Figure 10b–d reveal more AFt crystals in GSLM with SS than GSLM with SF and FA, indicating the partial participation of SS in the hydration reaction. Additionally, AFt crystals generated from GSLM with SS were slightly thicker and shorter than those in the reference sample, causing minor damage to the connection between hydration products. Consequently, the 28-day flexural and compressive strengths of GSLM with SS were marginally lower than those of the reference sample. Smooth circular SF and FA particles, filling the pores of hydration products and not participating in hydration reactions, are prevalent in Figure 10c,d. The weak interfaces between the particles and hydration products, owing to the smooth particle surface, made them prone to crack propagation under stress. Therefore, the 28-day flexural and compressive strengths of GSLM with SF and FA were lower, which was consistent with the strength results.
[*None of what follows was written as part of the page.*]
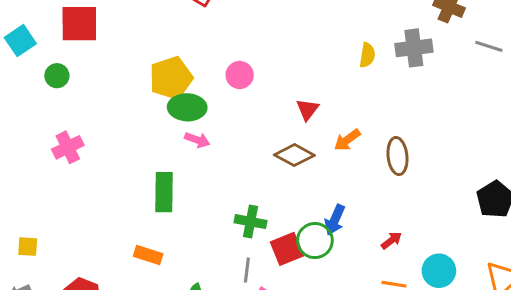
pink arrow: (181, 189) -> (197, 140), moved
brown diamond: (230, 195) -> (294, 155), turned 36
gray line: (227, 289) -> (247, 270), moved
SF and FA, with their regular circular shapes and microbead effect, enhanced GSLM slurry fluidity. In contrast, the irregular shape of steel slag particles increased friction force in the GSLM slurry. Consequently, GSLM slurry with SF and FA experienced less fluidity loss after 30 min, consistent with previous fluidity test results.

4. Conclusions

(1)

The GSLM with SF exhibited the lowest initial fluidity, attributed to the finer particles, larger specific surface area, and higher water absorption capacity of SF particles. However, the smooth spherical nature of SF, with a glass bead effect, had minimal impact on the 30 min fluidity of GSLM.

(2)

The strength of GSLM demonstrated an initial increase followed by a decrease with rising SS, SF, and FA content. The mineral admixtures effectively filled internal pores in GSLM, but excessive content could compromise the structure between hydration products. Consequently, the optimal content for SS, SF, and FA in GSLMs is 16%, 20%, and 20%, respectively.

(3)

The hydration products of GSLMs with SS, SF, and FA mainly comprised CaSO₄·2H₂O, C–S–H gel and AFt. A small amount of SS exhibited continued hydration due to the stimulation of calcium hydroxide. The spherical nature of SF and FA, combined with a weak interface with hydration products, facilitated crack propagation from the interface under stress.

(4)

In the future, the effects of three-phase composition, particle size of desulfurization building gypsum, and multiple mineral admixtures on the performance of gypsum-based self-leveling mortar should be researched.